(Collected data)
------------------------------------------------

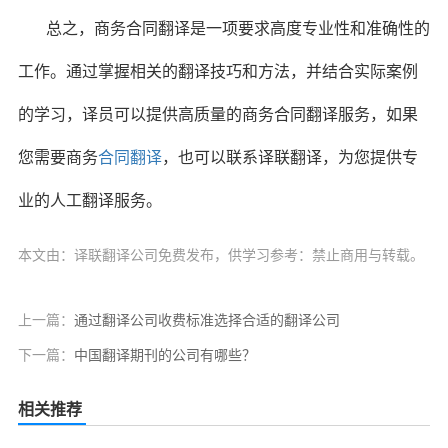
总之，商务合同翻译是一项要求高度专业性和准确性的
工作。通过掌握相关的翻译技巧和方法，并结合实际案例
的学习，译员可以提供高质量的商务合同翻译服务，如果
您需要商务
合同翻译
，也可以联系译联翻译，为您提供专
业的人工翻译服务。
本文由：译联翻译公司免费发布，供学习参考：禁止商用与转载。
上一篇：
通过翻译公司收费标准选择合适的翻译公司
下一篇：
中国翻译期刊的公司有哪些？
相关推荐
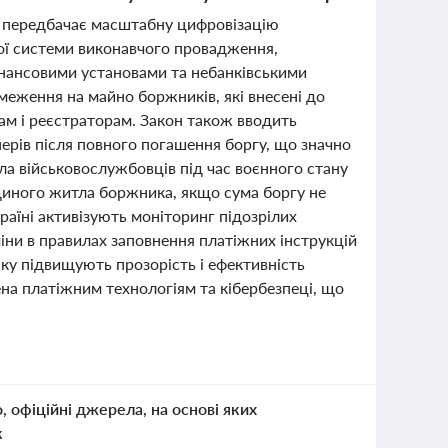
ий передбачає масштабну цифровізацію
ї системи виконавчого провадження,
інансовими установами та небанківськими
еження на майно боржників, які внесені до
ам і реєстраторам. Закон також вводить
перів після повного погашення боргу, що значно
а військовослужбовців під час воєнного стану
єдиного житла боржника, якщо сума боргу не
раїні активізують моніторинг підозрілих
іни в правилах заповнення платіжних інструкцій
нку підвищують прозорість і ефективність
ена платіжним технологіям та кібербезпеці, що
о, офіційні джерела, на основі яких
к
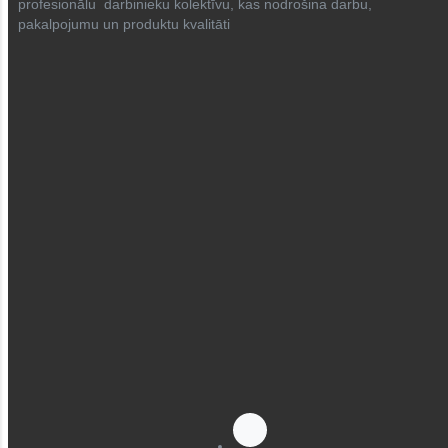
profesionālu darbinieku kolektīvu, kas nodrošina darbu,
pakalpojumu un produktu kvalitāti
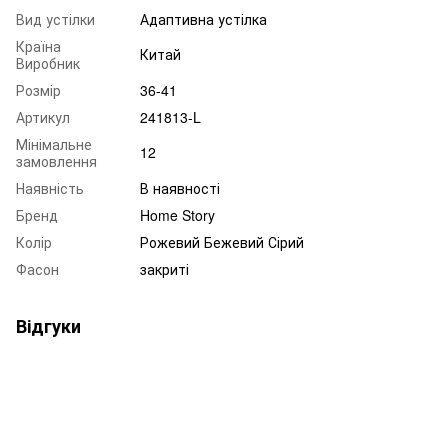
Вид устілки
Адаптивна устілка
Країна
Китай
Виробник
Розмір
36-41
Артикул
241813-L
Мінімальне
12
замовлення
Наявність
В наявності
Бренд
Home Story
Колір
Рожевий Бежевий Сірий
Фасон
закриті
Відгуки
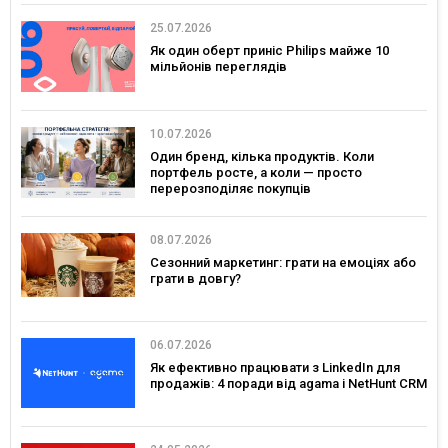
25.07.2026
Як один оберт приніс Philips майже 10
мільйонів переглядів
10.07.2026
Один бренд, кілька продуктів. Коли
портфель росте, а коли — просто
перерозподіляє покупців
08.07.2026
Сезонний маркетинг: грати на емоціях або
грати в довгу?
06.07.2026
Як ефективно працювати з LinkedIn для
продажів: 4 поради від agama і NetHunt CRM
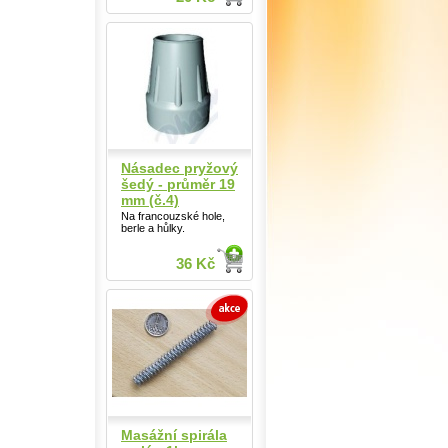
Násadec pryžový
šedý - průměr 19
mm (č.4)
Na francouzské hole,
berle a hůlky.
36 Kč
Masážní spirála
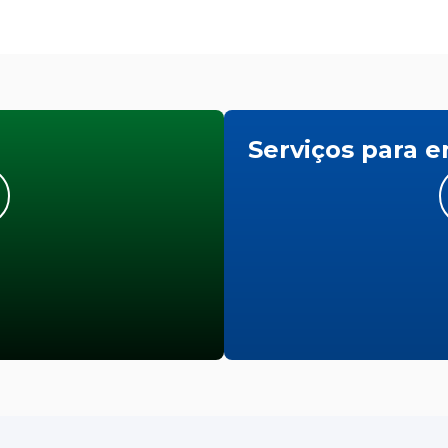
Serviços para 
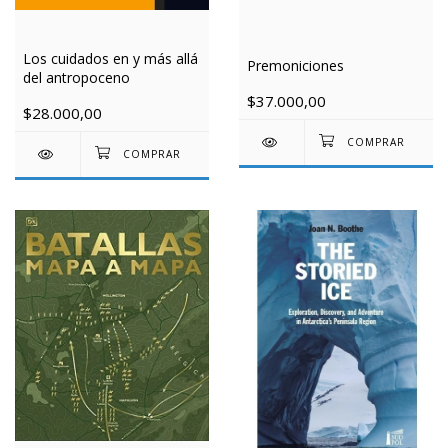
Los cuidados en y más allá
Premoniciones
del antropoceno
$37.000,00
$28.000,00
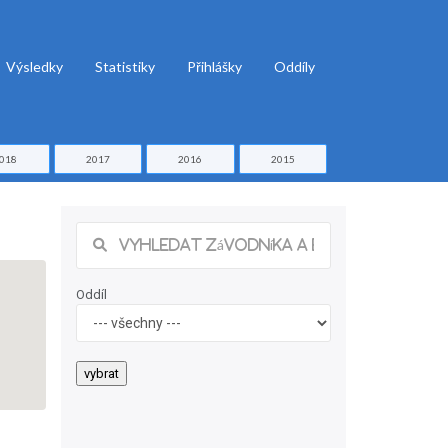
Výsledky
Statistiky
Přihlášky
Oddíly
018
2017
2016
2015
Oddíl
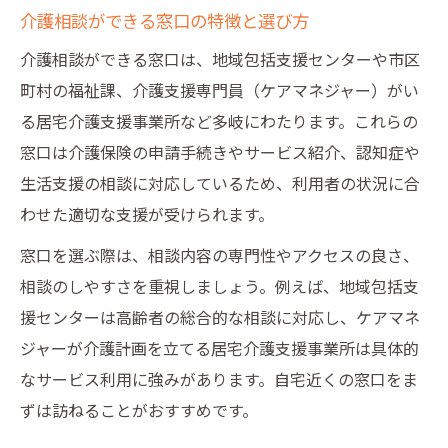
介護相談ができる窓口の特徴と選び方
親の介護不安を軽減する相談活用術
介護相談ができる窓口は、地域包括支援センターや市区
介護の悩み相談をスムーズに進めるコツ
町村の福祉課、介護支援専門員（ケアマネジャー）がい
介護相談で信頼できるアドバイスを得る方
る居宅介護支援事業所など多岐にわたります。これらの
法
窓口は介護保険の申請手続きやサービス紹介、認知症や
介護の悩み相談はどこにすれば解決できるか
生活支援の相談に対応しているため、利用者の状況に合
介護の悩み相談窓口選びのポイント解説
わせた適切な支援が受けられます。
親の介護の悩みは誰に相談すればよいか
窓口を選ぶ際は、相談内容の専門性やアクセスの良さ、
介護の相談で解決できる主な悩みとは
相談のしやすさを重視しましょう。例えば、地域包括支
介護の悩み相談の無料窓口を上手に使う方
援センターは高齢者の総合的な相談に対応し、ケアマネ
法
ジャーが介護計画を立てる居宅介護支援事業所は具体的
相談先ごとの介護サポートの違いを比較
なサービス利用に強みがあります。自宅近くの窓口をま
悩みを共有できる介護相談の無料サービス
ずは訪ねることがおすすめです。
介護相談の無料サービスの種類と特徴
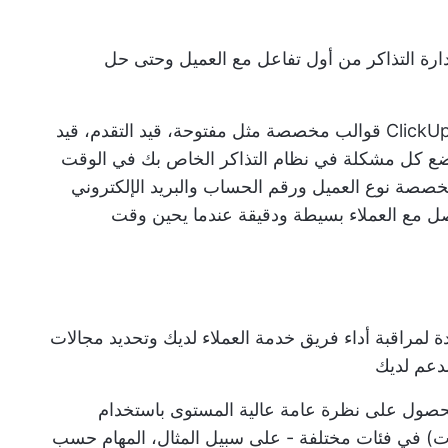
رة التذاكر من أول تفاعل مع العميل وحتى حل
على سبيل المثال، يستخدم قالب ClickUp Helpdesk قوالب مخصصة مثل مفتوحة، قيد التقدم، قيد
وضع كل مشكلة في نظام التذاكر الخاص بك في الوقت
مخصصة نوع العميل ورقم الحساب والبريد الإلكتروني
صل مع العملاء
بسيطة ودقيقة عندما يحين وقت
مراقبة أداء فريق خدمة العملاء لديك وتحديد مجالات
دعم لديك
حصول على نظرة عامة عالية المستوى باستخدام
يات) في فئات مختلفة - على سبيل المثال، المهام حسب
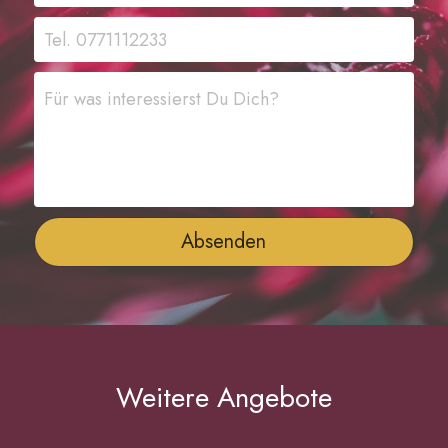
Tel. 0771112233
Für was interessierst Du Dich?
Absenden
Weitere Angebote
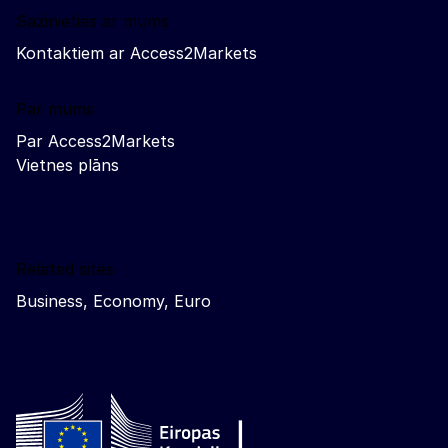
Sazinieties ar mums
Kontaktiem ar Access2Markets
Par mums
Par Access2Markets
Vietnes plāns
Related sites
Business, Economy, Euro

------------------------------------------------

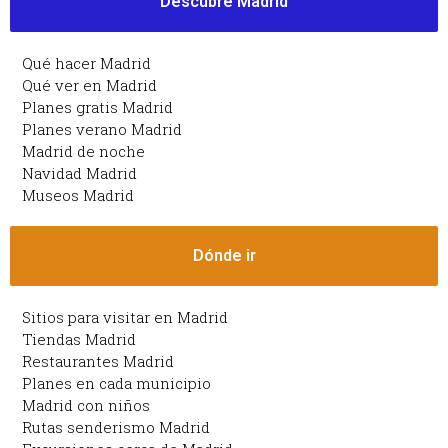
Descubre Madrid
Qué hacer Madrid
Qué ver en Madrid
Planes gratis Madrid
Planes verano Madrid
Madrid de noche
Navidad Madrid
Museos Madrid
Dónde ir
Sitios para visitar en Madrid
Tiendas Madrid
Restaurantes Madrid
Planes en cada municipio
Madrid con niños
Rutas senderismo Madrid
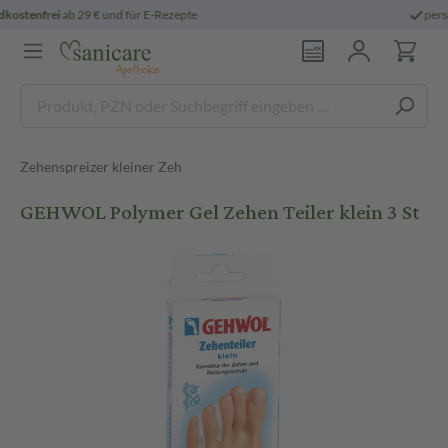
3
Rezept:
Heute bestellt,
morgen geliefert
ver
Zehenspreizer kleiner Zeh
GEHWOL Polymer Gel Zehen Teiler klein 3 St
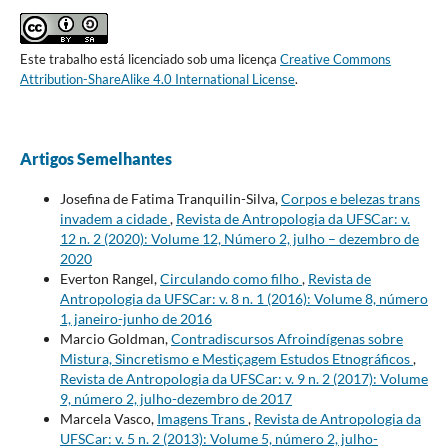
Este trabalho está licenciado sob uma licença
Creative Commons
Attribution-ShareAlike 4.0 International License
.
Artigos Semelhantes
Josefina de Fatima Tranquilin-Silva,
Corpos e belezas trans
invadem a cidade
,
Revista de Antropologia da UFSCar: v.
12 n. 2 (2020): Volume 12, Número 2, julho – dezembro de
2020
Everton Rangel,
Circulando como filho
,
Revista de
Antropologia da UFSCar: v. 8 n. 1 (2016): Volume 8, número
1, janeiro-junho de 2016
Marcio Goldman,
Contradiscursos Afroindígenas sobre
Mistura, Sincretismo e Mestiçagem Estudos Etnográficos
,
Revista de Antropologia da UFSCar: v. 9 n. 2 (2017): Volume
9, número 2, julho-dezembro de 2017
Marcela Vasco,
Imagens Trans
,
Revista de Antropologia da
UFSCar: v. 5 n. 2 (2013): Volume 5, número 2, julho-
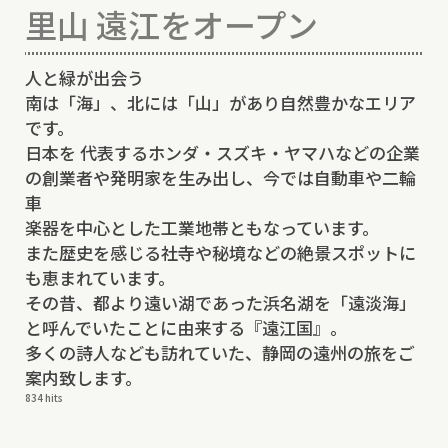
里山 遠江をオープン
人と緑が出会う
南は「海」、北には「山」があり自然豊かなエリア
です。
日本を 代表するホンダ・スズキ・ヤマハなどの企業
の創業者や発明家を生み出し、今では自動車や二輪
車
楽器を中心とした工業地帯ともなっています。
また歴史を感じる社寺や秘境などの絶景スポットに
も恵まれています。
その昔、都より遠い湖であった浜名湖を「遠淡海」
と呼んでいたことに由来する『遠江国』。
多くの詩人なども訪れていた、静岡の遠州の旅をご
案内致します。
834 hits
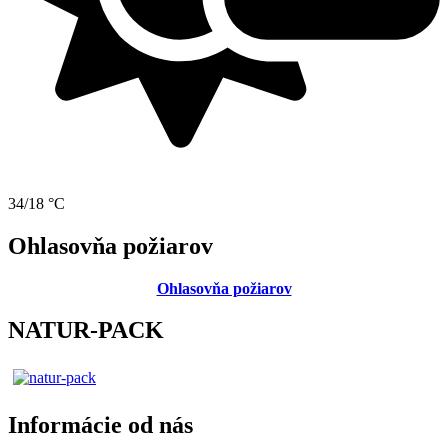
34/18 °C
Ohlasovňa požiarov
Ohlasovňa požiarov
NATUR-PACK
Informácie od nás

------------------------------------------------

* **Directions for this task**: Please switch "Китай" to "Польща" in the items from the line with "总之，商务合同翻译是一项要求高度专业性和准确性的" up to and including the line with "介護相談の無料サービスの種類と特徴". Return those lines with everything else unchanged, and omit the picture markers.

* **Answer to the problem**:
总之，商务合同翻译是一项要求高度专业性和准确性的
工作。通过掌握相关的翻译技巧和方法，并结合实际案例
的学习，译员可以提供高质量的商务合同翻译服务，如果
您需要商务
合同翻译
，也可以联系译联翻译，为您提供专
业的人工翻译服务。
本文由：译联翻译公司免费发布，供学习参考：禁止商用与转载。
上一篇：
通过翻译公司收费标准选择合适的翻译公司
下一篇：
中国翻译期刊的公司有哪些？
相关推荐
ий передбачає масштабну цифровізацію
ї системи виконавчого провадження,
інансовими установами та небанківськими
еження на майно боржників, які внесені до
ам і реєстраторам. Закон також вводить
перів після повного погашення боргу, що значно
а військовослужбовців під час воєнного стану
єдиного житла боржника, якщо сума боргу не
раїні активізують моніторинг підозрілих
іни в правилах заповнення платіжних інструкцій
нку підвищують прозорість і ефективність
ена платіжним технологіям та кібербезпеці, що
о, офіційні джерела, на основі яких
к
profesionālu darbinieku kolektīvu, kas nodrošina darbu,
pakalpojumu un produktu kvalitāti
Вид устілки
Адаптивна устілка
Країна
Польща
Виробник
Розмір
36-41
Артикул
241813-L
Мінімальне
12
замовлення
Наявність
В наявності
Бренд
Home Story
Колір
Рожевий Бежевий Сірий
Фасон
закриті
Відгуки
25.07.2026
Як один оберт приніс Philips майже 10
мільйонів переглядів
10.07.2026
Один бренд, кілька продуктів. Коли
портфель росте, а коли — просто
перерозподіляє покупців
08.07.2026
Сезонний маркетинг: грати на емоціях або
грати в довгу?
06.07.2026
Як ефективно працювати з LinkedIn для
продажів: 4 поради від agama і NetHunt CRM
Násadec pryžový
šedý - průměr 19
mm (č.4)
Na francouzské hole,
berle a hůlky.
36 Kč
Masážní spirála
Serviços para 
Los cuidados en y más allá
Premoniciones
del antropoceno
$37.000,00
$28.000,00
Výsledky
Statistiky
Přihlášky
Oddíly
018
2017
2016
2015
Oddíl
介護相談ができる窓口の特徴と選び方
親の介護不安を軽減する相談活用術
介護相談ができる窓口は、地域包括支援センターや市区
介護の悩み相談をスムーズに進めるコツ
町村の福祉課、介護支援専門員（ケアマネジャー）がい
介護相談で信頼できるアドバイスを得る方
る居宅介護支援事業所など多岐にわたります。これらの
法
窓口は介護保険の申請手続きやサービス紹介、認知症や
介護の悩み相談はどこにすれば解決できるか
生活支援の相談に対応しているため、利用者の状況に合
介護の悩み相談窓口選びのポイント解説
わせた適切な支援が受けられます。
親の介護の悩みは誰に相談すればよいか
窓口を選ぶ際は、相談内容の専門性やアクセスの良さ、
介護の相談で解決できる主な悩みとは
相談のしやすさを重視しましょう。例えば、地域包括支
介護の悩み相談の無料窓口を上手に使う方
援センターは高齢者の総合的な相談に対応し、ケアマネ
法
ジャーが介護計画を立てる居宅介護支援事業所は具体的
相談先ごとの介護サポートの違いを比較
なサービス利用に強みがあります。自宅近くの窓口をま
悩みを共有できる介護相談の無料サービス
ずは訪ねることがおすすめです。
介護相談の無料サービスの種類と特徴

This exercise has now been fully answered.